### [WHAT THE TASK REQUIRES]
Each record that follows should be transcribed word for word.

### [SOURCE INFORMATION]
· · · · · · ·
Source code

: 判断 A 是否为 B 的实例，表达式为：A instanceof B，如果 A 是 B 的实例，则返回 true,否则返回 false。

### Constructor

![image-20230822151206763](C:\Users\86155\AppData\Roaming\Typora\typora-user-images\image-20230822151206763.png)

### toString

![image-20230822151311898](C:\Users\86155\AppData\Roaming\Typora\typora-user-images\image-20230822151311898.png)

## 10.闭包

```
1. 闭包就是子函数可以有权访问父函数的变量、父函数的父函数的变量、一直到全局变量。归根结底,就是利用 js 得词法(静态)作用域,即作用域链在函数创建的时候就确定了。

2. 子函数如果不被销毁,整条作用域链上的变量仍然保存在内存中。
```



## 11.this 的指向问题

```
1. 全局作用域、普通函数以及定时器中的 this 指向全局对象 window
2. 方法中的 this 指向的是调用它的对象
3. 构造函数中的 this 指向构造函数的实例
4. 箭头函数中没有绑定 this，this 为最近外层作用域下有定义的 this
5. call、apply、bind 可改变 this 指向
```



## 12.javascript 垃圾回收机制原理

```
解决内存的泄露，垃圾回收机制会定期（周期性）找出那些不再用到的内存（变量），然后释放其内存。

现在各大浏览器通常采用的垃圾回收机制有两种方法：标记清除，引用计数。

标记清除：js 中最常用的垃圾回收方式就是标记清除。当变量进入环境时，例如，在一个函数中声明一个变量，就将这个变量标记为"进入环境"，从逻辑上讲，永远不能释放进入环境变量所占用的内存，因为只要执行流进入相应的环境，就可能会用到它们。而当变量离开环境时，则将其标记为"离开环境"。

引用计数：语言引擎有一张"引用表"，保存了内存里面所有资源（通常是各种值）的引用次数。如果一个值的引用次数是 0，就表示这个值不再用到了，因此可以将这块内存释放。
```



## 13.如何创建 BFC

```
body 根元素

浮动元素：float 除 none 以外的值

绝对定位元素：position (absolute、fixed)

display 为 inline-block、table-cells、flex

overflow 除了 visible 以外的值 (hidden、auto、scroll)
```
· · · · · · ·
### [RESPONSE BELOW]
Source code

: 判断 A 是否为 B 的实例，表达式为：A instanceof B，如果 A 是 B 的实例，则返回 true,否则返回 false。

### Constructor

![image-20230822151206763](C:\Users\86155\AppData\Roaming\Typora\typora-user-images\image-20230822151206763.png)

### toString

![image-20230822151311898](C:\Users\86155\AppData\Roaming\Typora\typora-user-images\image-20230822151311898.png)

## 10.闭包

```
1. 闭包就是子函数可以有权访问父函数的变量、父函数的父函数的变量、一直到全局变量。归根结底,就是利用 js 得词法(静态)作用域,即作用域链在函数创建的时候就确定了。

2. 子函数如果不被销毁,整条作用域链上的变量仍然保存在内存中。
```



## 11.this 的指向问题

```
1. 全局作用域、普通函数以及定时器中的 this 指向全局对象 window
2. 方法中的 this 指向的是调用它的对象
3. 构造函数中的 this 指向构造函数的实例
4. 箭头函数中没有绑定 this，this 为最近外层作用域下有定义的 this
5. call、apply、bind 可改变 this 指向
```



## 12.javascript 垃圾回收机制原理

```
解决内存的泄露，垃圾回收机制会定期（周期性）找出那些不再用到的内存（变量），然后释放其内存。

现在各大浏览器通常采用的垃圾回收机制有两种方法：标记清除，引用计数。

标记清除：js 中最常用的垃圾回收方式就是标记清除。当变量进入环境时，例如，在一个函数中声明一个变量，就将这个变量标记为"进入环境"，从逻辑上讲，永远不能释放进入环境变量所占用的内存，因为只要执行流进入相应的环境，就可能会用到它们。而当变量离开环境时，则将其标记为"离开环境"。

引用计数：语言引擎有一张"引用表"，保存了内存里面所有资源（通常是各种值）的引用次数。如果一个值的引用次数是 0，就表示这个值不再用到了，因此可以将这块内存释放。
```



## 13.如何创建 BFC

```
body 根元素

浮动元素：float 除 none 以外的值

绝对定位元素：position (absolute、fixed)

display 为 inline-block、table-cells、flex

overflow 除了 visible 以外的值 (hidden、auto、scroll)
```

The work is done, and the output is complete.